BANKITALIA TAGLIA LE STIME DI CRESCITA: DALL’1,2% STIMATO A LUGLIO ALL’ATTUALE 0,9%
IL RIALZO DEI TASSI ANNULLA I BENEFICI DELLA MANOVRA
La Banca d’Italia taglia le stime di crescita, portandole al +1% per quest’anno (ma sarebbe +0,9% considerando gli ultimi dati Istat sul Pil in ribasso nel terzo trimestre) e il prossimo, quando invece il governo punta a chiudere con un +1,5%, in attesa di capire dove si chiuderà la trattativa con la Ue per la revisione degli obiettivi di finanza pubblica della Manovra.
Gli economisti di via Nazionale hanno dato il loro contributo alle previsioni che la Banca centrale europea ha aggiornato ieri, con la conferenza stampa di Mario Draghi.
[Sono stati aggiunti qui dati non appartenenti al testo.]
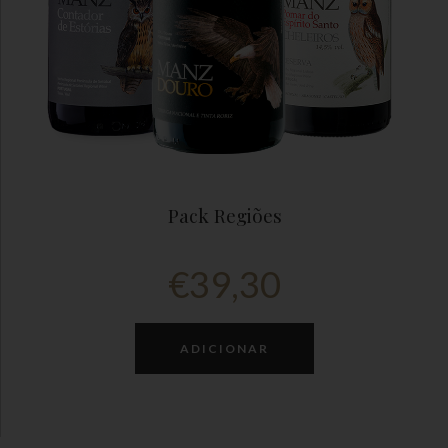
Pack Regiões
€
39,30
ADICIONAR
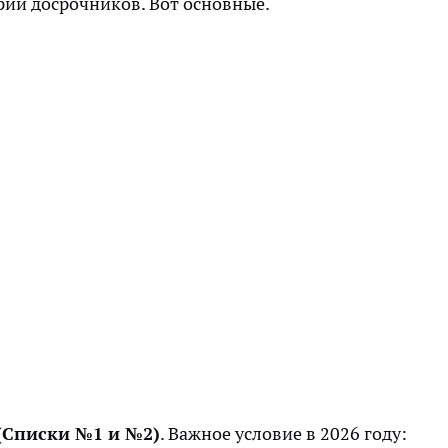
рий досрочников. Вот основные.
(Списки №1 и №2)
. Важное условие в 2026 году:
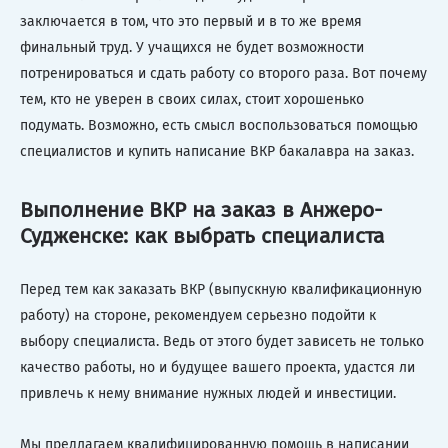
заключается в том, что это первый и в то же время
финальный труд. У учащихся не будет возможности
потренироваться и сдать работу со второго раза. Вот почему
тем, кто не уверен в своих силах, стоит хорошенько
подумать. Возможно, есть смысл воспользоваться помощью
специалистов и купить написание ВКР бакалавра на заказ.
Выполнение ВКР на заказ в Анжеро-
Судженске: как выбрать специалиста
Перед тем как заказать ВКР (выпускную квалификационную
работу) на стороне, рекомендуем серьезно подойти к
выбору специалиста. Ведь от этого будет зависеть не только
качество работы, но и будущее вашего проекта, удастся ли
привлечь к нему внимание нужных людей и инвестиции.
Мы предлагаем квалифицированную помощь в написании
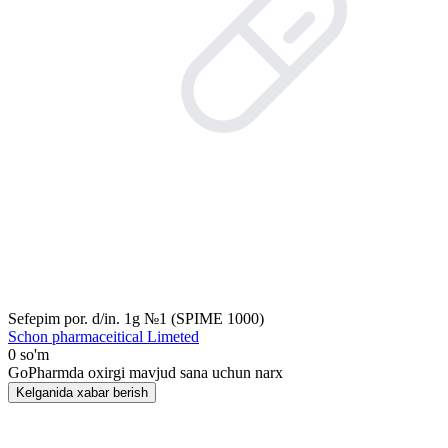
Sefepim por. d/in. 1g №1 (SPIME 1000)
Schon pharmaceitical Limeted
0 so'm
GoPharmda oxirgi mavjud sana uchun narx
Kelganida xabar berish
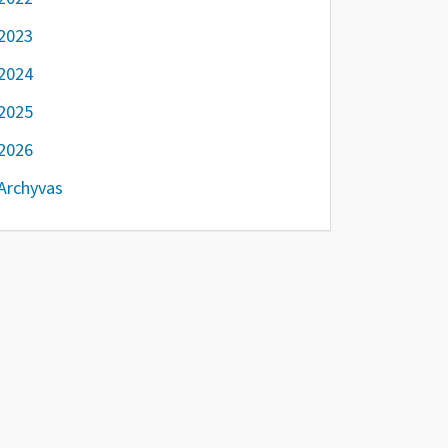
2023
2024
2025
2026
Archyvas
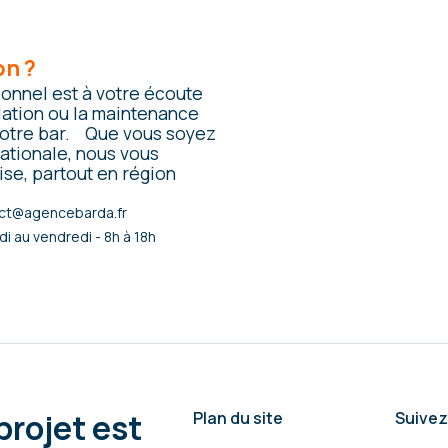
on ?
ionnel est à votre écoute
llation ou la maintenance
 votre bar. Que vous soyez
ationale, nous vous
se, partout en région
ct@agencebarda.fr
di au vendredi - 8h à 18h
rojet est
Plan du site
Suive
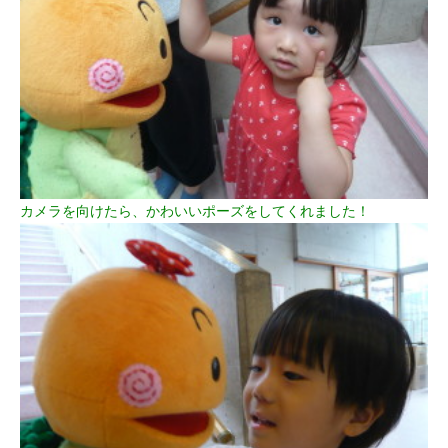
カメラを向けたら、かわいいポーズをしてくれました！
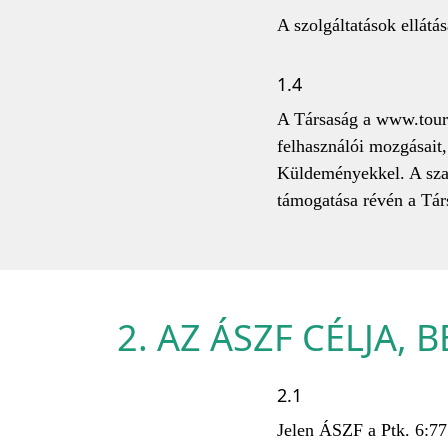
A szolgáltatások ellát
1.4
A Társaság a www.tourmi
felhasználói mozgásait, 
Küldeményekkel. A szab
támogatása révén a Tár
2. AZ ÁSZF CÉLJA,
2.1
Jelen ÁSZF a Ptk. 6:77.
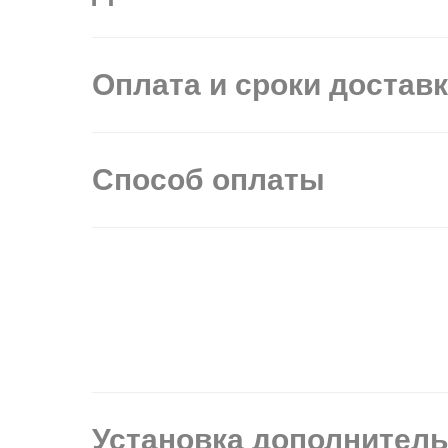
Оплата и сроки достав
Способ оплаты
Установка дополнител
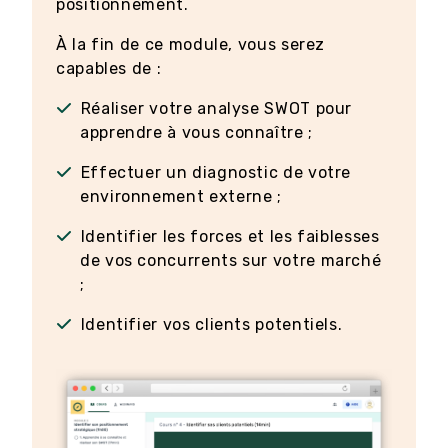
positionnement.
À la fin de ce module, vous serez
capables de :
Réaliser votre analyse SWOT pour
apprendre à vous connaître ;
Effectuer un diagnostic de votre
environnement externe ;
Identifier les forces et les faiblesses
de vos concurrents sur votre marché
;
Identifier vos clients potentiels.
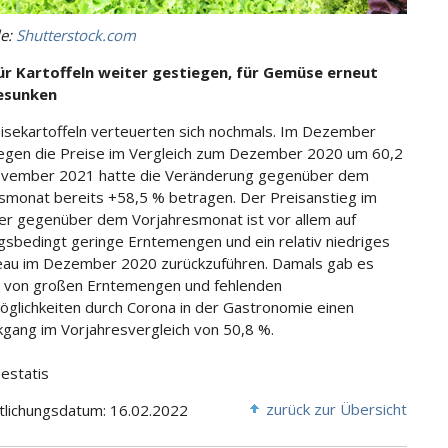
le:
Shutterstock.com
für Kartoffeln weiter gestiegen, für Gemüse erneut
gesunken
isekartoffeln verteuerten sich nochmals. Im Dezember
egen die Preise im Vergleich zum Dezember 2020 um 60,2
ovember 2021 hatte die Veränderung gegenüber dem
smonat bereits +58,5 % betragen. Der Preisanstieg im
 gegenüber dem Vorjahresmonat ist vor allem auf
gsbedingt geringe Erntemengen und ein relativ niedriges
eau im Dezember 2020 zurückzuführen. Damals gab es
 von großen Erntemengen und fehlenden
glichkeiten durch Corona in der Gastronomie einen
kgang im Vorjahresvergleich von 50,8 %.
Destatis
zurück zur Übersicht
tlichungsdatum: 16.02.2022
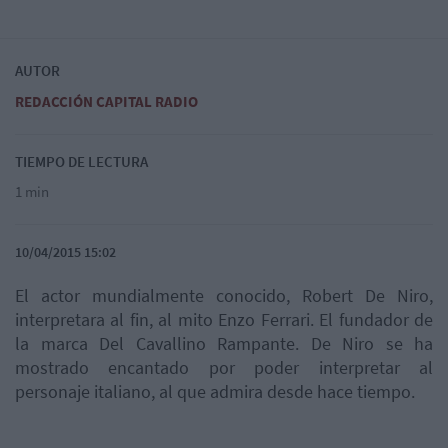
AUTOR
REDACCIÓN CAPITAL RADIO
TIEMPO DE LECTURA
1 min
10/04/2015 15:02
El actor mundialmente conocido, Robert De Niro,
interpretara al fin, al mito Enzo Ferrari. El fundador de
la marca Del Cavallino Rampante. De Niro se ha
mostrado encantado por poder interpretar al
personaje italiano, al que admira desde hace tiempo.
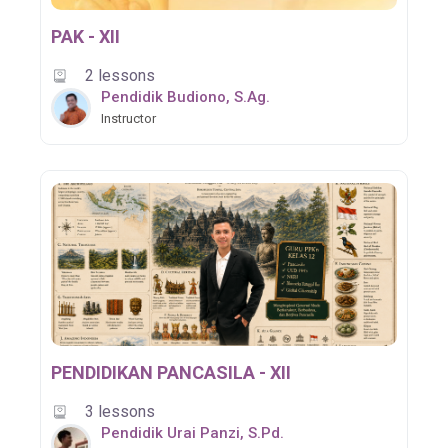
PAK - XII
2 lessons
Pendidik Budiono, S.Ag.
Instructor
PENDIDIKAN PANCASILA - XII
3 lessons
Pendidik Urai Panzi, S.Pd.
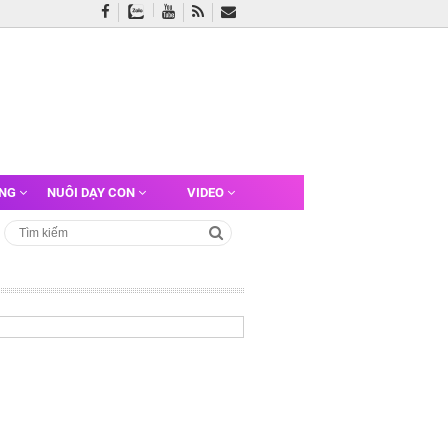
ỠNG
NUÔI DẠY CON
VIDEO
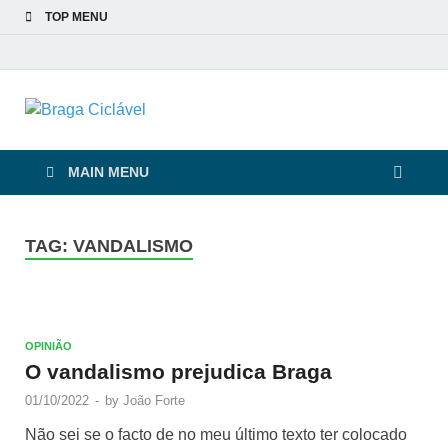
TOP MENU
Braga Ciclável
De bicicleta pela cidade e pelas pessoas
MAIN MENU
TAG:
VANDALISMO
OPINIÃO
O vandalismo prejudica Braga
01/10/2022
-
by
João Forte
Não sei se o facto de no meu último texto ter colocado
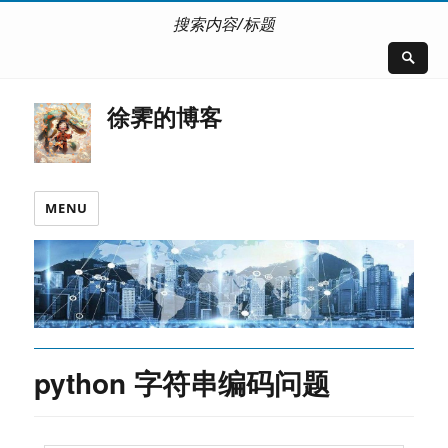
搜索内容/标题
徐霁的博客
MENU
python 字符串编码问题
E i dati trasmessi da Roma a Bruxelles certificano il rallentamento in atto.
Quanto alla Manovra, le previsioni si limitano a tener conto della versione originale presentata in Parlamento, senza contare l’aumento di Iva e accise previsto dalle clausole di salvaguardia per il biennio 2020-20211.
“Sulla base di queste ipotesi, la crescita dell’economia italiana si manterrebbe attorno all’1 per cento annuo in tutto il triennio 2019-20212. Gli effetti sull’attività economica delle misure espansive contenute nella manovra di bilancio sarebbero contrastati dai più elevati tassi di interesse fin qui registrati e attesi, che conterrebbero l’espansione della domanda interna”, si legge nella nota di Bankitalia. Se si tenesse conto della revisione Istat per il terzo trimestre, dettaglia una nota del documento, l’andamento del Pil di questanno sarebbe da tagliare ancora un poco, dal +1 al +0,9 per cento.
Rispetto alle stime di luglio, Bankitalia ha così ridotto la stima di crescita per 2 decimi di punto nel 2018 e l’ha lasciata invariata per il biennio successivo.
Secondo gli economisti, “gli effetti negativi sull’attività economica derivanti dal profilo più elevato dei tassi di interesse osservati e attesi, oltre che da un’espansione più contenuta della domanda estera, compensano quelli di segno opposto riconducibili agli interventi contenuti nella manovra di bilancio e al calo delle quotazioni del greggio”.
In sostanza, il caro-spread al quale si è assistito durante il braccio di ferro tra Roma e Bruxelles presenta il suo conto in termini di minor crescita.